On February 26, 2015 the Company received a loan from Richmont Capital Partners V (“RCP V”) in the amount of $425,000. The loan does not currently bear interest and has no set maturity date. The balance of the loan is included in the Richmont Holdings related party payable. As of September 30, 2016 and December 31, 2015, there was a related party payable balance of approximately $911,000 and $576,000, respectively, due to Richmont Holdings that is included in 'related party payables' within current liabilities on the condensed consolidated balance sheets.
 
On September 25, 2012, upon acquisition of HCG, the Company inherited a related party shareholder payable of $25,000 related to a loan made by HCG’s former shareholder, Rochon Capital, to HCG for working capital. This amount is included in 'related-party payables' within current liabilities. The loan does not currently have a set maturity date.

On June 27, 2014, Tamala L. Longaberger lent TLC $42,000 and in connection therewith TLC issued her a promissory note in the principal amount of $42,000. The note bears interest at the rate of 10.0% per annum and matured on June 27, 2015. This amount is included in 'related-party payables' within current liabilities.

On July 1, 2014, Tamala L. Longaberger lent AEI $158,000 and in connection therewith AEI issued her a promissory note in the principal amount of $158,000. The note bears interest at the rate of 10.0% per annum and matured on July 1, 2015 and is guaranteed by us. This amount is included in 'related-party payables' within current liabilities.

On July 11, 2014, Tamala L. Longaberger lent AEI $800,000 and in connection therewith AEI issued her a promissory note in the principal amount of $800,000. The note bears interest at the rate of 10.0% per annum and matured July 11, 2015 and is guaranteed by us. This amount is included in 'related-party payables' within current liabilities.

The Company determined not to service the loans related to Tamala L. Longaberger. As a result, in connection with these notes, Ms. Longaberger on August 12, 2015 filed an action in Franklin County Common Pleas Court of Columbus, Ohio (“State Court Action”) seeking re-payment of the notes. However, it is the Company’s position that her claims are inextricably tied to broader issues related to her terminated employment and the claims asserted against her by the Company and The Longaberger Company, including breach of fiduciary duty, fraud, negligence, conversion, misappropriation of company funds, civil theft, breach of contract, and misappropriation of trade secrets, in an arbitration action in Columbus Ohio. Therefore, on October 12, 2015, the Company filed a motion to compel arbitration and dismiss claims in the State Court Action. On July 5, 2016, the Court overruled the Company’s motion and on July 26, 2016, Ms. Longaberger filed a motion for judgment on the pleadings against Agel.  On August 9, 2016 the Company filed both a memorandum contra of Ms. Longaberger’s motion on the pleadings and its first amended answer, affirmative defenses and counterclaims. On August 17, 2016, the Court eliminated the trial setting and further stated it will issue a new case schedule upon conclusion of the arbitration scheduled for May 15, 2017.  On August 18, 2016 Ms. Longaberger withdrew her motion for judgment on the pleadings.

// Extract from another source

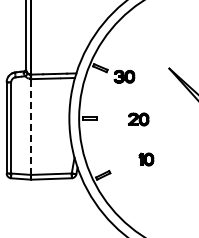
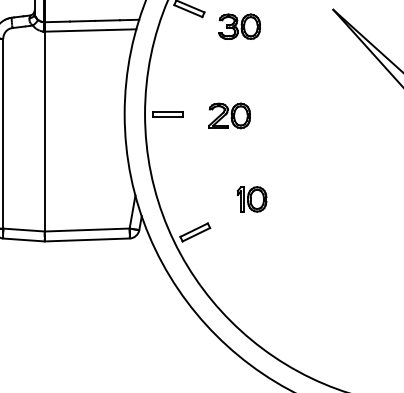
part: (138, 119) -> (229, 115), moved
line: (31, 127) -> (45, 132), dashed -> solid
part: (146, 159) -> (252, 199), moved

The Company utilizes third party manufacturers for majority of the products offered. One manufacture in particular, Actitech, is owned by Michael Bishop, a member of our Board of Directors. The Company utilizes Actitech to produce products for Agel that are distributed globally. The Company paid Actitech $1.0 million and $684,000, during the nine months ended September 30, 2016 and 2015, respectively. On September 30, 2016 and December 31, 2015, Actitech was owed $1.9 million and $98,000, respectively, which is included in 'accounts payable' on the condensed consolidated balance sheets.